City of Lubbock explains change to ‘Guaranteed Maximum Price’ of Citizen’s Tower, move-in date

City of Lubbock explains change to ‘Guaranteed Maximum Price’ of Citizen’s Tower, move-in date

LUBBOCK, Texas (KCBD) - Councilwoman Latrelle Joy likened it to having a baby when the Lubbock City Council in July of 2017 approved an amendment to the contract for construction of Citizen’s Tower, which set a Guaranteed Maximum Price (GMP) for construction. That $46,235,751 GMP was changed in August of 2019 with the addition of $429,381.

“It’s a Guaranteed Maximum Price,” Councilman Steve Massengale explained at the 2017 council meeting. “It’s a product of our construction delivery method, which is construction manager at risk. In simpler terms, what we’ve done is we’ve tried to go through and look at anything that might surprise us or cause us any kind of cost overrun at the end of the project. We’ve worked on that all up front. This should be all-in all-done. We’re excited about it.”

KCBD obtained documents about the status and ongoing cost of Citizen’s Tower construction. Those documents included a change order to the GMP, adding that additional amount. Other contract documents explained those costs as $267,968 for (Public Information Officer) PIO Suite Upgrade, $95,806 for PIO Suite Acoustic Improvements and $65,606 for Council Chambers Lighting Controls.

“It’s not necessarily an increase,” Councilman Massengale said. “There was no increase in the GMP.”

Massengale told KCBD the money is purchasing broadcasting equipment. He said this will be paid with by Public, Educational and Governmental Access Channel funding.

“It is a reimbursement because that comes from government funds,” Massengale said.

On your local cable bill you may see a PEG fee. According to the FCC, the funds aren’t a federal reimbursement. The following is an explanation provided to KCBD from the FCC:

Local governments are allowed to charge cable operators to occupy the local rights-of-way with cabling and other equipment that cable operators use to deliver service. The Communications Act caps the amount that local governments may collect from cable operators to 5% of the gross revenues derived from cable service. Under the Act, however, costs incurred in acquiring or improving PEG-related capital assets are exempt from that cap.

According to the Councilman, the City understood it could gain a larger amount of funds and chose to purchase more equipment.

At the November 5 City Council Meeting, an additional $230,000 from the Cable Services Fund was appropriated for the change. The Council will have to vote on the budget amendment again in the next meeting for final approval.

The GMP is part of a larger price tag for Citizen’s Tower, which includes the purchase of the building, pre-construction costs, post-construction cots and the purchase of furnishings and moving expenses. That budget is set at $64 million.

“We are using up most of that budget at this point,” Massengale said. “But, we don’t anticipate moving outside of that budget.”

The City Council on November 5 considered another increase to the GMP in the amount of $1,156,985. According to the City, $371,985 of that is for millwork, communications, lighting and a partition for the Utility Customer Service Center. The remaining amount is for other signage, lighting, building security, audio/video work, concrete crack injections and parking lot lighting and landscape work.

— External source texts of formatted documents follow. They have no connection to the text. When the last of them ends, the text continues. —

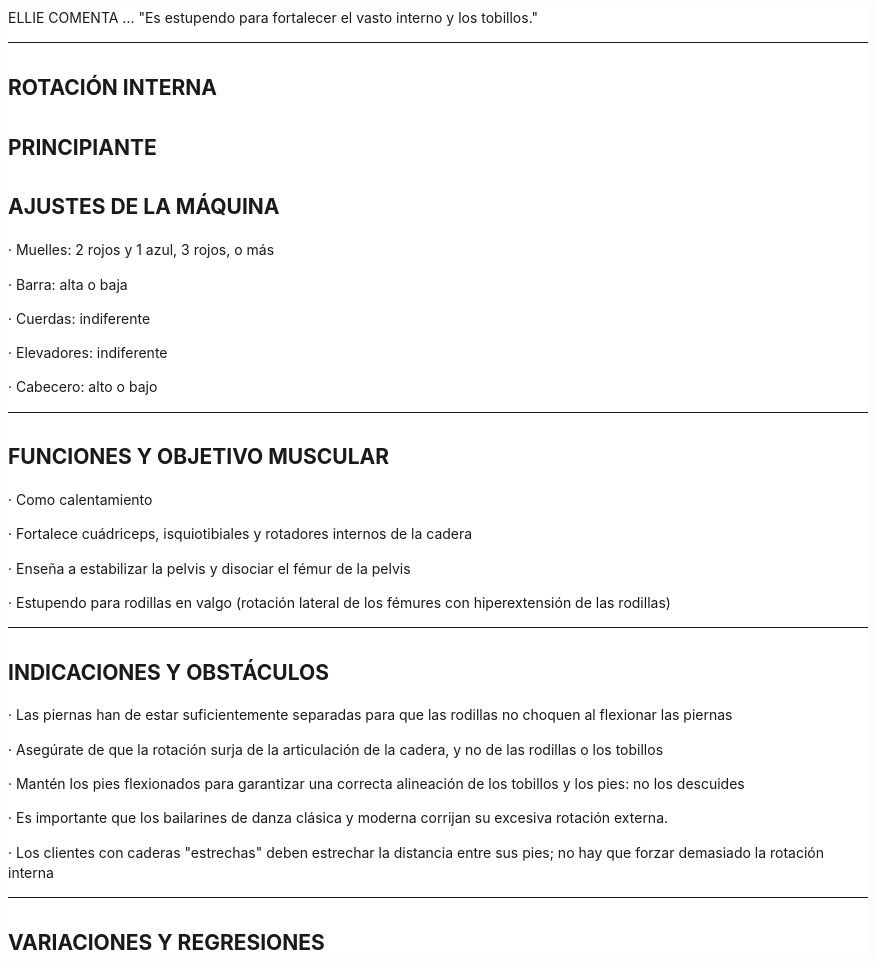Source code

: ELLIE COMENTA ... "Es estupendo para fortalecer el vasto interno y los tobillos."

---

## ROTACIÓN INTERNA

## PRINCIPIANTE

## AJUSTES DE LA MÁQUINA

· Muelles: 2 rojos y 1 azul, 3 rojos, o más

· Barra: alta o baja

· Cuerdas: indiferente

· Elevadores: indiferente

· Cabecero: alto o bajo

---

## FUNCIONES Y OBJETIVO MUSCULAR

· Como calentamiento

· Fortalece cuádriceps, isquiotibiales y rotadores internos de la cadera

· Enseña a estabilizar la pelvis y disociar el fémur de la pelvis

· Estupendo para rodillas en valgo (rotación lateral de los fémures con hiperextensión de las rodillas)

---

## INDICACIONES Y OBSTÁCULOS

· Las piernas han de estar suficientemente separadas para que las rodillas no choquen al flexionar las piernas

· Asegúrate de que la rotación surja de la articulación de la cadera, y no de las rodillas o los tobillos

· Mantén los pies flexionados para garantizar una correcta alineación de los tobillos y los pies: no los descuides

· Es importante que los bailarines de danza clásica y moderna corrijan su excesiva rotación externa.

· Los clientes con caderas "estrechas" deben estrechar la distancia entre sus pies; no hay que forzar demasiado la rotación interna

---

## VARIACIONES Y REGRESIONES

The Council was told the remaining amount of $926,985 will come from a project contingency fund, which hasn’t been utilized at this point.

In numerous public monthly reports, the latest done in June of 2019, and in previous KCBD reports the City has set the start of a phased move-in date of November 1. That process did not start on that day.

“It’s coming to completion,” Massengale said. “I still feel like it will be substantially complete this year. We had originally planned on moving in November. We believe that process will start. Some departments will go ahead and start moving.”

The Information Technology department is expected to move in first to establish network connections. However, Massengale explains they are awaiting permanent power connections to the tower, as well as access to elevators. He said they are told they can have a December council meeting at the tower. A full occupancy target date is set for New Year’s Day 2020.

Documents show numerous requests for time extensions have been made for construction. Massengale says most are made due to weather conditions slowing the build.

“I would hope that some time first of the year we can have an official public open house and have everyone come in and spend some time with it,” Massengale said. “Keep in mind, there are more projects ongoing right there near the tower. We will go in and start working on Municipal Court next, which is the old WorkForce building. At the same time, the parking structure will start to come up. We hope to be in the parking structure by the end of next year so we can park. The police headquarters will follow that which is south of the parking structure.”

An interim parking plan will be in place when the tower opens and before the parking garage is built. Massengale tells KCBD staff and citizens aren’t expected to be bused to the tower.